Want to apply these principles step-by-step to your own business? Read the complete interview with Mr Dhruva Pakhnikar here: Branding for Small Businesses – Dhruva Pakhnikar’s Guide to Growth. And register for more such insights at deAsra’s dreamBIG series here.
Conclusion
Great branding examples are not accidents. Apple, Amul, Zara, and even your neighbourhood paanwala who remembers every customer’s order – they all follow the same rules: know your soul, own one strong association, stay painfully consistent, and let the customer feel the emotion first. Start with one of these ten lessons today and watch your business move from “another shop” to “the only choice”.
FAQs
1. Can a small business really copy Apple or Zara?

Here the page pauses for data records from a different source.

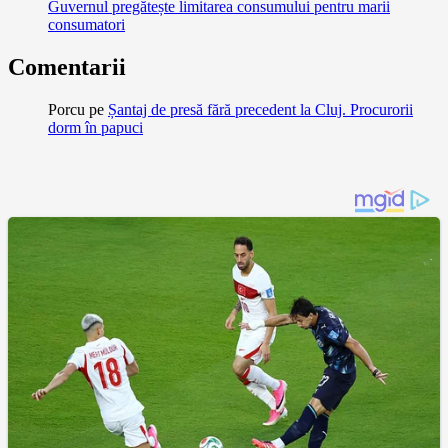
Guvernul pregătește limitarea consumului pentru marii
consumatori
Comentarii
Porcu
pe
Șantaj de presă fără precedent la Cluj. Procurorii
dorm în papuci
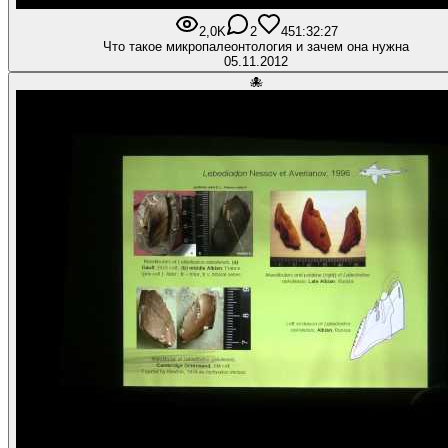
2,0K
2
45
1:32:27
Что такое микропалеонтология и зачем она нужна
05.11.2012
🐙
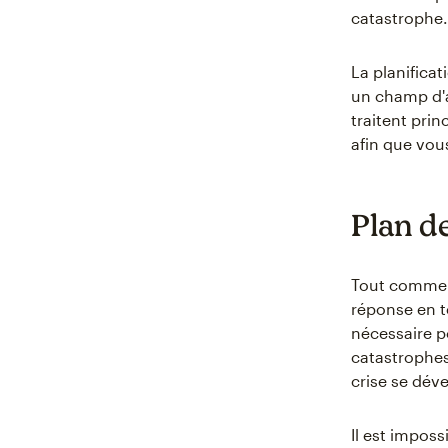
catastrophe.
La planificat
un champ d'a
traitent pri
afin que vou
Plan de
Tout comme la
réponse en te
nécessaire p
catastrophes
crise se dév
Il est impos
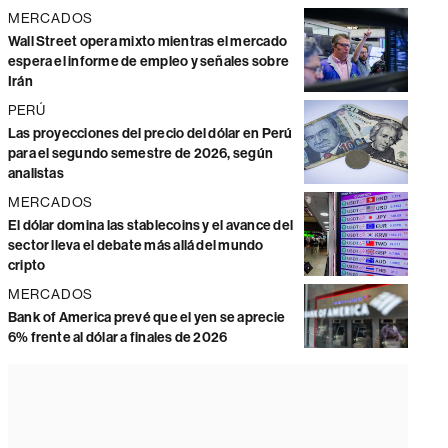
MERCADOS
Wall Street opera mixto mientras el mercado
espera el informe de empleo y señales sobre
Irán
PERÚ
Las proyecciones del precio del dólar en Perú
para el segundo semestre de 2026, según
analistas
MERCADOS
El dólar domina las stablecoins y el avance del
sector lleva el debate más allá del mundo
cripto
MERCADOS
Bank of America prevé que el yen se aprecie
6% frente al dólar a finales de 2026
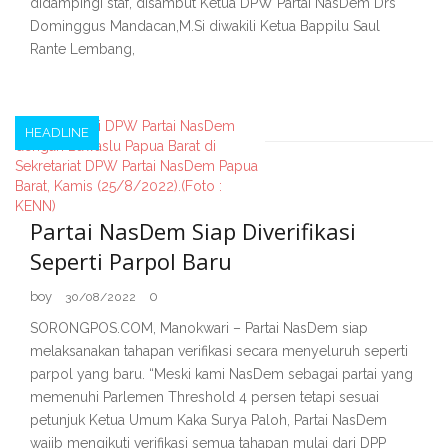
didampingi staf, disambut Ketua DPW Partai NasDem Drs
Dominggus Mandacan,M.Si diwakili Ketua Bappilu Saul
Rante Lembang,
HEADLINE
Partai NasDem Siap Diverifikasi
Seperti Parpol Baru
boy
0
30/08/2022
SORONGPOS.COM, Manokwari – Partai NasDem siap
melaksanakan tahapan verifikasi secara menyeluruh seperti
parpol yang baru. “Meski kami NasDem sebagai partai yang
memenuhi Parlemen Threshold 4 persen tetapi sesuai
petunjuk Ketua Umum Kaka Surya Paloh, Partai NasDem
wajib mengikuti verifikasi semua tahapan mulai dari DPP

Yes – you don’t need their budget, only their thinking. Leave empty space on your website homepage, limit displayed products in your store or catalogue, and instantly raise perceived value. Thousands of boutique owners have done exactly this and doubled their average bill size.
2. We are five years old and never did proper branding. Is it too late?
Mr Dhruva Pakhnikar says it is never too late. You have already built a brand subconsciously through customer experience. Now switch to conscious branding by writing your 20-year vision, listing what customers love/hate, and aligning everything to that vision.
3. Should my pricing go up after branding?
Only if perceived value goes up. Sometimes strong branding actually helps you reduce production costs and price lower while still feeling premium (think Zara). Price must always match the feeling you create.
4. How important is the founder’s personal image?
Extremely. Customers trust people before companies. If you sell organic products, live organically. If you sell fitness, look fit. The founder who wears the brand values daily creates the fastest recall and trust.
5. How do I create recall when there is so much noise on social media?
Recall is built through repetition of the same emotion, not more posts. Mr Dhruva Pakhnikar explained the “exposure effect”: show the same feeling (colour palette, tone of voice, music, packaging smell, employee behaviour) again and again across every sense. Even if someone sees your brand only seven to ten times with the identical emotion attached, it sticks forever. Stop chasing new content every day – chase the same feeling every day.